(PROMPT): The response must consist of the lines below from the one with "Bergman, G. (1939)." through the one with "Burnham, K. K., Johnson, J.", exactly as they appear and with both ends kept.

** Opening MATERIALS PROVIDED block **

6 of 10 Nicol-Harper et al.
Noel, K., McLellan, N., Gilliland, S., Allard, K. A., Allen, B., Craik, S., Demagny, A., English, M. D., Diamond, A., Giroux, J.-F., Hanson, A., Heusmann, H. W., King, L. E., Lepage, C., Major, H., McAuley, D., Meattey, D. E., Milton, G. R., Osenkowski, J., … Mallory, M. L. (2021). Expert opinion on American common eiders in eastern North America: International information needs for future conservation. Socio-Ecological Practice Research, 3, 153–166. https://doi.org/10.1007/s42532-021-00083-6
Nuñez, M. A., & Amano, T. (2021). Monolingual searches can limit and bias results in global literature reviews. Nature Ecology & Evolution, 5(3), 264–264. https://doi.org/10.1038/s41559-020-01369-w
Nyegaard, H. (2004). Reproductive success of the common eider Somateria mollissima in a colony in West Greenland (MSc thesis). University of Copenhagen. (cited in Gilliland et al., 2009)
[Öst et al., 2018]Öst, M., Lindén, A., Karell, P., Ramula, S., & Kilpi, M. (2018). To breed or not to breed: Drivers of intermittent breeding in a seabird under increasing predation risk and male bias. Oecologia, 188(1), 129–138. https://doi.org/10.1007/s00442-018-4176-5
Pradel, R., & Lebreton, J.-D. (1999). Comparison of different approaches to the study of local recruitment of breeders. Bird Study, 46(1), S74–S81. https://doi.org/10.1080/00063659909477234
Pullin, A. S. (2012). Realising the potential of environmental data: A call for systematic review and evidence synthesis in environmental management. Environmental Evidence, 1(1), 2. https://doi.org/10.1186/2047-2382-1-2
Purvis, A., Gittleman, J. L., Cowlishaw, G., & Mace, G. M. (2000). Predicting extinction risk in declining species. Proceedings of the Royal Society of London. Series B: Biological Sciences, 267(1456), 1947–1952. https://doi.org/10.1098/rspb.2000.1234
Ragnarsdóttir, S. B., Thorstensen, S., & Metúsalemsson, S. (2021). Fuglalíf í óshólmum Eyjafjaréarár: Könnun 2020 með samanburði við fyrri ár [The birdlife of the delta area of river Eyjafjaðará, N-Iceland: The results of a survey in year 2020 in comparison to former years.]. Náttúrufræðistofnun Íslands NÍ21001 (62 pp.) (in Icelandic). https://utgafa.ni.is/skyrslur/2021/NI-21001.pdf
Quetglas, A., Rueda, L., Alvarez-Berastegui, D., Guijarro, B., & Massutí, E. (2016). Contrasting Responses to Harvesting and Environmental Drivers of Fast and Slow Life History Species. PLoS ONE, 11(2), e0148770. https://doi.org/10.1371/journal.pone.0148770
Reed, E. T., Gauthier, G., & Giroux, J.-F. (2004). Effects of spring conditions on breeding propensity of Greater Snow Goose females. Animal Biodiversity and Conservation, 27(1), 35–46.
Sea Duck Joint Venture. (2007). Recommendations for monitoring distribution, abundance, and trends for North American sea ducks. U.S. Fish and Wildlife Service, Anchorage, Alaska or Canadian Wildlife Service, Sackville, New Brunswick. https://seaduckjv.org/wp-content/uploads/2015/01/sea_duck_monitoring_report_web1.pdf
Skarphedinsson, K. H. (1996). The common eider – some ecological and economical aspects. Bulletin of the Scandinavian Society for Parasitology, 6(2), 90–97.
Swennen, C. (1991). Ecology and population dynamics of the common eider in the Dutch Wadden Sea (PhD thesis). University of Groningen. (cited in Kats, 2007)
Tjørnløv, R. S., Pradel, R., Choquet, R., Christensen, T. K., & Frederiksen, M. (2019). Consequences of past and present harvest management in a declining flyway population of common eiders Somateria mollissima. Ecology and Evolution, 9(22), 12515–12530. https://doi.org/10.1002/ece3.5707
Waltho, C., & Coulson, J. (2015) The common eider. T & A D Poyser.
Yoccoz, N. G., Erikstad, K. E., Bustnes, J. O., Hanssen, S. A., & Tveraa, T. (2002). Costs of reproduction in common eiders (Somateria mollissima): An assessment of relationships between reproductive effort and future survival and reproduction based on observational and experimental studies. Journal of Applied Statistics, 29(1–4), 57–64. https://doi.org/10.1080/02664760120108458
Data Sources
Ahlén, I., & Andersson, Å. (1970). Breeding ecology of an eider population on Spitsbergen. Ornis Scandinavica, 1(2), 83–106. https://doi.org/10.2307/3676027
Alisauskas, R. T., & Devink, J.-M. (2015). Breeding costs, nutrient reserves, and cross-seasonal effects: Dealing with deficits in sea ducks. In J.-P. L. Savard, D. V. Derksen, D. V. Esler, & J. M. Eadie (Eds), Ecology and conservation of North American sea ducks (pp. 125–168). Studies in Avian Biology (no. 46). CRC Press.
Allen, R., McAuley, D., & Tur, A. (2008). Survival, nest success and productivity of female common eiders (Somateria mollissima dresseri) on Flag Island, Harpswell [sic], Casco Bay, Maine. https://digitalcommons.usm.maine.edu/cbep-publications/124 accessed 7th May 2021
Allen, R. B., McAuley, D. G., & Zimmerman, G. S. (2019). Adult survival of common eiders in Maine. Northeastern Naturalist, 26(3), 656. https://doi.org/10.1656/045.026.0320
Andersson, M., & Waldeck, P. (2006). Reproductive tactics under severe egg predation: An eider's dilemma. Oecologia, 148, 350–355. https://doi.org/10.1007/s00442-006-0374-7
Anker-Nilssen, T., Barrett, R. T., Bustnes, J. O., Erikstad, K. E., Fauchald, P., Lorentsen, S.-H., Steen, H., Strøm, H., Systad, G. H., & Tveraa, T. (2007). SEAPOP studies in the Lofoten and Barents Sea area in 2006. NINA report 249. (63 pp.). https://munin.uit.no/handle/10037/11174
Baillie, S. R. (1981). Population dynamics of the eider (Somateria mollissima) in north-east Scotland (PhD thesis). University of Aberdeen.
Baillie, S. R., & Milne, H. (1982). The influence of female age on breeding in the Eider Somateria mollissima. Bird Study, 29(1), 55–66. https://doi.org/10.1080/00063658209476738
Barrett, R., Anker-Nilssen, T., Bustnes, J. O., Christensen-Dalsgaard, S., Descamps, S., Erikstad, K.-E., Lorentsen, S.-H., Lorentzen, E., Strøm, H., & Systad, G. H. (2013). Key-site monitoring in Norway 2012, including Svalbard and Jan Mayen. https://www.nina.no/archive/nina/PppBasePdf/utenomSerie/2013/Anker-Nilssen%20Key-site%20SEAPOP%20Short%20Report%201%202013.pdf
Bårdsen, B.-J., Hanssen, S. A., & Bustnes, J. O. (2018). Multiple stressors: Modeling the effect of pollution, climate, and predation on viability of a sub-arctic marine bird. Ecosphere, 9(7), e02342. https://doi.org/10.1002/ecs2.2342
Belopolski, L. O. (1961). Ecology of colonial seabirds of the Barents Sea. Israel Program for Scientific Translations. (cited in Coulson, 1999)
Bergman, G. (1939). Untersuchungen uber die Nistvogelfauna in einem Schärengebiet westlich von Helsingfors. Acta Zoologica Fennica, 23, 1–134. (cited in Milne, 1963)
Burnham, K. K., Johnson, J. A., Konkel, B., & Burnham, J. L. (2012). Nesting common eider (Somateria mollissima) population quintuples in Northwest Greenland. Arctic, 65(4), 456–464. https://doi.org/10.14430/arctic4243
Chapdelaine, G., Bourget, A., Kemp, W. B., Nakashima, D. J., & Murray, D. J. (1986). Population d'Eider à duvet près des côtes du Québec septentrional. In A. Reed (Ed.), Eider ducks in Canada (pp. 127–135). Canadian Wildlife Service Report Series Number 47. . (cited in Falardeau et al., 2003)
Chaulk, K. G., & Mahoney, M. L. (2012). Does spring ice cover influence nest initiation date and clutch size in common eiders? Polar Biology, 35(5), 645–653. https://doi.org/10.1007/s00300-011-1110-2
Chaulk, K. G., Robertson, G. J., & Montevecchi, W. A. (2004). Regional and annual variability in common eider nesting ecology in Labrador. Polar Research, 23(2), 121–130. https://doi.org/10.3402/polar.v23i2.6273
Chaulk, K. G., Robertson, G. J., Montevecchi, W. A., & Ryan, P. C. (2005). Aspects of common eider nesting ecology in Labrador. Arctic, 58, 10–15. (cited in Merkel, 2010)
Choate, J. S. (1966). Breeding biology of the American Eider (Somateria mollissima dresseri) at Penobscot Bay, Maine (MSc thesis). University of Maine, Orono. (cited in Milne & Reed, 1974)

** Closing MATERIALS PROVIDED block **

(ANSWER TO THIS PROBLEM):
Bergman, G. (1939). Untersuchungen uber die Nistvogelfauna in einem Schärengebiet westlich von Helsingfors. Acta Zoologica Fennica, 23, 1–134. (cited in Milne, 1963)
Burnham, K. K., Johnson, J. A., Konkel, B., & Burnham, J. L. (2012). Nesting common eider (Somateria mollissima) population quintuples in Northwest Greenland. Arctic, 65(4), 456–464. https://doi.org/10.14430/arctic4243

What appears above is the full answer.